# Modified Vostok Amphibia



## pauluspaolo (Feb 24, 2003)

I bought this one a couple of months ago & have been toying with the idea of making a manual wind retro diver out of it. Well I decided to start the project a couple of weeks ago & this is the result:

It now has a manual wind Vostok movement (instead of the original auto) & a flatter case back to go with the slimmer movement (the case, dial, hands, crystal etc are the same). PG very kindly sent me a spare bezel free of charge (thanks Paul :thumbup onto which I've glued, with araldite, the bezel insert from a Seiko diver. I've also brush finished the stainless steel case in a couple of places - not all over - to reduce some of the shine. I like the results & really like the black bezel alongside the black chapter ring - all I need now is a red bezel pip at 12 (to match the red seconds hand) & it'll be a done deal. I've kept the original bezel & auto movement in case I want to return it to original. Opinions welcome 

Before:










After:


----------



## blackandgolduk (Apr 25, 2005)

I like. A lot - I've toyed with the idea of a bezel mod myself, I may actually get around to it sometime...


----------



## pg tips (May 16, 2003)

I really like that Paul! The bezel really beefs it up.

Considering the state of the bezel I sent you it's a right result.


----------



## pauluspaolo (Feb 24, 2003)

Ta chaps - here's a side view


----------



## mattbeef (Jul 17, 2008)

Looking good Paul

Glad to see that the movement went in there


----------



## Stan (Aug 7, 2003)

I think it's bloody smashing Paul.


----------



## little_w (May 2, 2009)

i think you've spoiled a nice watch ;-)

the one think which needed redoing was the ugly bluish dial - i hope that's due for your modding frenzy next.

btw, where di you get yours from? ebay/zenitar?


----------



## thunderbolt (May 19, 2007)

Looks great.
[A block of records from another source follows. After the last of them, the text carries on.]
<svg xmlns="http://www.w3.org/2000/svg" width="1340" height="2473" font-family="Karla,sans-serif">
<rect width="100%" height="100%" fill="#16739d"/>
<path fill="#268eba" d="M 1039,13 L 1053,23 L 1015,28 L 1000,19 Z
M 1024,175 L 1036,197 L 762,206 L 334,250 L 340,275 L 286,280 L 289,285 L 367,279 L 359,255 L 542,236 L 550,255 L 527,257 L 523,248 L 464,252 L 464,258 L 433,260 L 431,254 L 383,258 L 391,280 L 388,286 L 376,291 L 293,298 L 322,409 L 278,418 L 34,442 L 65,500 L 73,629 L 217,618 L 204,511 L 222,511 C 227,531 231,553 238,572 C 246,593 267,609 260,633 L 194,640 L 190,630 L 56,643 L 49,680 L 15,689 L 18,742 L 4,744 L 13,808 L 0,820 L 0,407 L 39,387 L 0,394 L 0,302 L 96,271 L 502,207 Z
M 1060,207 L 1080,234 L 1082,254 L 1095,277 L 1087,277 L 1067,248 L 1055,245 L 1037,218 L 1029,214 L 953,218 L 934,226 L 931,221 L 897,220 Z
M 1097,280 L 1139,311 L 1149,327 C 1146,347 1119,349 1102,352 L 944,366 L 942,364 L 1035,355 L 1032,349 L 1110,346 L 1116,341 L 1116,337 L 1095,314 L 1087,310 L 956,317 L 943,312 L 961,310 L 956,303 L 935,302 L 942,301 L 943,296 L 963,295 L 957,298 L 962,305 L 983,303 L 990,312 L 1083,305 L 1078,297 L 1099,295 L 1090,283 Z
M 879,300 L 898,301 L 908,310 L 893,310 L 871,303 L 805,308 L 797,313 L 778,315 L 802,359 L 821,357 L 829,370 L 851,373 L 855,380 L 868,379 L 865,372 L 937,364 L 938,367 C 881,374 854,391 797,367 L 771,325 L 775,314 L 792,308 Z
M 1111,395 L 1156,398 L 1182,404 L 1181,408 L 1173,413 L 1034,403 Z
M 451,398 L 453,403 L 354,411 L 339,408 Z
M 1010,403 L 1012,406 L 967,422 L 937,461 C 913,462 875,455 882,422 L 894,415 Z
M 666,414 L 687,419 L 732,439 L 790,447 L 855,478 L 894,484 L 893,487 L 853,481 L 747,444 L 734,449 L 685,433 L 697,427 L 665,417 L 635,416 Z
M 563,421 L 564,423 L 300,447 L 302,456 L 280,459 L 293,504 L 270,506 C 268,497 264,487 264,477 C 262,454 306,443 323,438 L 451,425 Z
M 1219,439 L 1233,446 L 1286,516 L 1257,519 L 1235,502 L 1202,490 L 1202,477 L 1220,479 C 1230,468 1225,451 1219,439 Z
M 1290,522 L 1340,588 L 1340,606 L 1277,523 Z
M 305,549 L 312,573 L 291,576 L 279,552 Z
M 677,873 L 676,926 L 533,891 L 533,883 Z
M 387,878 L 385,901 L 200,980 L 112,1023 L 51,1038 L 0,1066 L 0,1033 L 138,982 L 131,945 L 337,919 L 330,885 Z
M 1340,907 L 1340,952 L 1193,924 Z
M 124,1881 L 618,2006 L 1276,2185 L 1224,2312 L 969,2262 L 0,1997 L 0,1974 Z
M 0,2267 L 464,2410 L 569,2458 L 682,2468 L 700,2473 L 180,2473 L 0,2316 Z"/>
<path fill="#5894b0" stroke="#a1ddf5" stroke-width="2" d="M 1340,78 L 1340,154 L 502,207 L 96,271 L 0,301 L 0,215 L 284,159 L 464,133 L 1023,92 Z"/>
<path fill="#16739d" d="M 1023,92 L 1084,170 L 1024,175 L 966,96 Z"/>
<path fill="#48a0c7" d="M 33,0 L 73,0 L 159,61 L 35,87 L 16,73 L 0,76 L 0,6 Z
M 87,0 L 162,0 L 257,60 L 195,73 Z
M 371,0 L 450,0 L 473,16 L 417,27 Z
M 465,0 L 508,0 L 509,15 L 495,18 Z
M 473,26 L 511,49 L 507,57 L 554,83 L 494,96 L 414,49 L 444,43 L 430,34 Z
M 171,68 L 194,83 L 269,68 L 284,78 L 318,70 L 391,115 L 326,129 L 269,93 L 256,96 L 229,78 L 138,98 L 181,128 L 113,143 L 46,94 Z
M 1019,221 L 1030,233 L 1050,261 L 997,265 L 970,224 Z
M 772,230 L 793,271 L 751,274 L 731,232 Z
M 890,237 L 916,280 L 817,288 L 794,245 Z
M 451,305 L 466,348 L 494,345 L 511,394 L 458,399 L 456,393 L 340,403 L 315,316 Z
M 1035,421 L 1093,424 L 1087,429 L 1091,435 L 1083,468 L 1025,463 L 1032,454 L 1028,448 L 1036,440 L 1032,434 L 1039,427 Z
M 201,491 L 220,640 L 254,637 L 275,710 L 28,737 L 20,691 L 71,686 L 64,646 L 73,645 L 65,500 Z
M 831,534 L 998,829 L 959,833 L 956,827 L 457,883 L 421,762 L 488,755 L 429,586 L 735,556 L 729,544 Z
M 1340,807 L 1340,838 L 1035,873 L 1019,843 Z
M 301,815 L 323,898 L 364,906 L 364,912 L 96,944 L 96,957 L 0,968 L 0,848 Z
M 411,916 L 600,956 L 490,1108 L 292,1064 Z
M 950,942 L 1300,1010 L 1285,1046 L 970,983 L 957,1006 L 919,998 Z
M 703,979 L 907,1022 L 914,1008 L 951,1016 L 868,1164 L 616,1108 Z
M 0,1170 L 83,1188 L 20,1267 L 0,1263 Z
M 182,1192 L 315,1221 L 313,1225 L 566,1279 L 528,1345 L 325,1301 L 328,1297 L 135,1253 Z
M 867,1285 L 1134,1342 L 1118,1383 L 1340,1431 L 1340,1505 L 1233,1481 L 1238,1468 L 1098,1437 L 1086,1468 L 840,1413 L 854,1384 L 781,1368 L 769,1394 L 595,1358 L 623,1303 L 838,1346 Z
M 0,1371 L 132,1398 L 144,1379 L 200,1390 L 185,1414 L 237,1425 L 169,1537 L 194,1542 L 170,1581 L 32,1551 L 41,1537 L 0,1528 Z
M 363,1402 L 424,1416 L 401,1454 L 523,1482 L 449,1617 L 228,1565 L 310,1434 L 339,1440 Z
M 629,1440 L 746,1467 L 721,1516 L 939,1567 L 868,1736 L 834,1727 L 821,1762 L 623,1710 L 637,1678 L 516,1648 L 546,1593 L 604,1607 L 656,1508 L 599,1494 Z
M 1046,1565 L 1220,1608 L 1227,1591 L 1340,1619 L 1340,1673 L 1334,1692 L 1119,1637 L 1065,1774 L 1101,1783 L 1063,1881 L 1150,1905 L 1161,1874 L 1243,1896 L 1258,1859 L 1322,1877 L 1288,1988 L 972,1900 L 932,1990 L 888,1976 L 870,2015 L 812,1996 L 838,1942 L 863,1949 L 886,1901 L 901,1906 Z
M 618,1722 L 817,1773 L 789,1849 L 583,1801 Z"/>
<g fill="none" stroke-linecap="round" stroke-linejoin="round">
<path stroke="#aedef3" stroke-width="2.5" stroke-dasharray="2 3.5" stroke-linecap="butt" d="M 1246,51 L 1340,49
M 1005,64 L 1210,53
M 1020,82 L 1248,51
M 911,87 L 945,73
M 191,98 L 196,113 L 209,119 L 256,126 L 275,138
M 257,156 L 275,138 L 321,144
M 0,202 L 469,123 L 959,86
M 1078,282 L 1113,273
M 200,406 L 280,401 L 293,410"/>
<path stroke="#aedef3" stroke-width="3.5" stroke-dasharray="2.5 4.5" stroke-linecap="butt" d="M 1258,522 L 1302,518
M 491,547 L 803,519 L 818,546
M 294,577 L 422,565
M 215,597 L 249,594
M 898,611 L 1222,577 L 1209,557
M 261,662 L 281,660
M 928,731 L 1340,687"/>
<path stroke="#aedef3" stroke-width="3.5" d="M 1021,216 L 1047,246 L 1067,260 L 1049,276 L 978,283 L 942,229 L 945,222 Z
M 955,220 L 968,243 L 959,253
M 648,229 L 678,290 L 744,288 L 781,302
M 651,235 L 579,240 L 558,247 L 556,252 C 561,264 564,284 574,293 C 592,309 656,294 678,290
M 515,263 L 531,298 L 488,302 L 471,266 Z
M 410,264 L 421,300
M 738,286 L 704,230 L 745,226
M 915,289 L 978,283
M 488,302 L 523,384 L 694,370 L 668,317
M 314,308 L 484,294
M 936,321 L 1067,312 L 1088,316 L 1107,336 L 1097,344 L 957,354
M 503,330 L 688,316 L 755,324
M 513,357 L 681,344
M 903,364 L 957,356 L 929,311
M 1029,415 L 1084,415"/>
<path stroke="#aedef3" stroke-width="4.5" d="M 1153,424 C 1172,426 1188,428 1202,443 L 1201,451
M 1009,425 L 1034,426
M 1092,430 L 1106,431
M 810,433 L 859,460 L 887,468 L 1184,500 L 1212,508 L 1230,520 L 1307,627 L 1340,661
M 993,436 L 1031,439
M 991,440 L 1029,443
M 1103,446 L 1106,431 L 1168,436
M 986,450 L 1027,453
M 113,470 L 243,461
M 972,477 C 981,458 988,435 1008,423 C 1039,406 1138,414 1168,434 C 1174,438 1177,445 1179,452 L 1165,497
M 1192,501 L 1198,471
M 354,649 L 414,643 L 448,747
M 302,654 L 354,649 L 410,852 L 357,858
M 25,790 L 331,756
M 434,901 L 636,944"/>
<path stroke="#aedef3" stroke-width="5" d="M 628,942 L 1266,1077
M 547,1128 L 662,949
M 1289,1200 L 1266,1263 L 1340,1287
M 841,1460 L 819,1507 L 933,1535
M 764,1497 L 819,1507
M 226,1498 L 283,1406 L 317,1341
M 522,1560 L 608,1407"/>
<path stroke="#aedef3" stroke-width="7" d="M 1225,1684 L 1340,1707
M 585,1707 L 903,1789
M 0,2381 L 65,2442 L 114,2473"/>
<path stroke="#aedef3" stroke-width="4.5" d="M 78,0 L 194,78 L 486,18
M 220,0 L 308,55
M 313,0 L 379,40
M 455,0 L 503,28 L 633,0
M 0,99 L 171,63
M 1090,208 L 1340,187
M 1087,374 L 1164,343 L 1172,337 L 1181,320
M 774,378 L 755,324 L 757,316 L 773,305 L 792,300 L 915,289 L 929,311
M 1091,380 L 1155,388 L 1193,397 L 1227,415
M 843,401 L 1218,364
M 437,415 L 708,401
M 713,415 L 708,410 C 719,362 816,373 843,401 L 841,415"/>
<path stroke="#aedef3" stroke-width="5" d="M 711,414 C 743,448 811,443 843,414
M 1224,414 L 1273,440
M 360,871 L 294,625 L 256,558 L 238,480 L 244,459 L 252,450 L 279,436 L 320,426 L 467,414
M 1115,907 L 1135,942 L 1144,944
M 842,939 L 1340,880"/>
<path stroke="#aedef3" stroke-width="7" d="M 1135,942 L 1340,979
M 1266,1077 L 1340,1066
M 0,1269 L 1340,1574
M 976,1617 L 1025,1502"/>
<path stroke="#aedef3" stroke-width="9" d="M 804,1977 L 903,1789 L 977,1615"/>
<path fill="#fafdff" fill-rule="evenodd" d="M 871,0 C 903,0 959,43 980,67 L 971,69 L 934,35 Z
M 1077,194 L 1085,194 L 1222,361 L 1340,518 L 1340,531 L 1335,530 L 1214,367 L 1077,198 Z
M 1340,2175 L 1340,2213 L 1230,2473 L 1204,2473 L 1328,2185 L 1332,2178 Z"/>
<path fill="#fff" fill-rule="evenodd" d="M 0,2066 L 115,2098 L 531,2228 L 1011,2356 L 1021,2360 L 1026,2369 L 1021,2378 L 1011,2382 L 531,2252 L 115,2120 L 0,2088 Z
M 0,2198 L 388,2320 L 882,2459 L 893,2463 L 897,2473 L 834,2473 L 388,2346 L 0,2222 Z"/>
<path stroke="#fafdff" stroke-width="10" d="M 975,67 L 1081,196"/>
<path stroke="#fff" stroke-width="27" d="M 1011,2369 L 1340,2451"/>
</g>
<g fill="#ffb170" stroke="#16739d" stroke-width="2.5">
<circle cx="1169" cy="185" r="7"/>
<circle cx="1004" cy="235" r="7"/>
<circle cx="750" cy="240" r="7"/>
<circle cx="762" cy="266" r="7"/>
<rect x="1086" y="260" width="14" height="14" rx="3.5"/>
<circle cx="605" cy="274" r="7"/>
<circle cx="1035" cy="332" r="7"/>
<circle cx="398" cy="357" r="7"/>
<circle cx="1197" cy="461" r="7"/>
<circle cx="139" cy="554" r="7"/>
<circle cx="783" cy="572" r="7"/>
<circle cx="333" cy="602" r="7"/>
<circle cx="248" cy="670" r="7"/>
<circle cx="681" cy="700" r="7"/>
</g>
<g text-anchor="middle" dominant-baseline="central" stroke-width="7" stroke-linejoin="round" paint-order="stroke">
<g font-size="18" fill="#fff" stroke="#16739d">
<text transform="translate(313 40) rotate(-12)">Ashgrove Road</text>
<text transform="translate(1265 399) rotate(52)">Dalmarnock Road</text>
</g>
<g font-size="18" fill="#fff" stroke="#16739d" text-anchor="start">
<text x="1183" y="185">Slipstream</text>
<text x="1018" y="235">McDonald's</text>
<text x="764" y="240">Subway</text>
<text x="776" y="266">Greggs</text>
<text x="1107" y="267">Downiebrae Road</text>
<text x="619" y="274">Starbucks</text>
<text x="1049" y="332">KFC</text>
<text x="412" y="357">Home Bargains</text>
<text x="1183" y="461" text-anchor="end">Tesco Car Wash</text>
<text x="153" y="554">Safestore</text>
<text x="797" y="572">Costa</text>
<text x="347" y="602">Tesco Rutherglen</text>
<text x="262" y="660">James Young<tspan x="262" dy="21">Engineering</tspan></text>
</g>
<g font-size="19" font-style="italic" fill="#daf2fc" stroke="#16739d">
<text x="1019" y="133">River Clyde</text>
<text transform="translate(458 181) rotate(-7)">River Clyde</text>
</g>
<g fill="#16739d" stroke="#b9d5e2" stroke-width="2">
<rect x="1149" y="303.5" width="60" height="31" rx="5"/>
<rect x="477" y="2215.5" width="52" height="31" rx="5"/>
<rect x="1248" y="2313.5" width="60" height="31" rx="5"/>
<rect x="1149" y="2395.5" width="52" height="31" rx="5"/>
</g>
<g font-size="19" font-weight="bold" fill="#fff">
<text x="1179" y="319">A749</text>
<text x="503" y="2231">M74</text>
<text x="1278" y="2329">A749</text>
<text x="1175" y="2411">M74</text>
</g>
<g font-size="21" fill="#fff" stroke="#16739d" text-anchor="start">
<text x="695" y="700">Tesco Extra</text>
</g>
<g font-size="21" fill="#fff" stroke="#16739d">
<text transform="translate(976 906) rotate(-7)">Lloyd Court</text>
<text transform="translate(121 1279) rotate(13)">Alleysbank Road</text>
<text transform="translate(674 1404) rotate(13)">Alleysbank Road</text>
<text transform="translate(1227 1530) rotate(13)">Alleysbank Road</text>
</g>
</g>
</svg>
The "new" bezel really suits it IMO.


----------



## mel (Dec 6, 2006)

I think you frankened one of these:-










well - almost. :yes: This is a manual wind rarity - a Boctok in a *BLACK* plastic case, manual wind with a standard Boctok back assembly. Still supposedly an Amphibian, but I don't think I'd trust it to do the washing up, not now anyway. The Plastic case was discontinued after a very short manufacturing lifespan, not robust enough.









Yours has come out a bit similar, no? :grin:


----------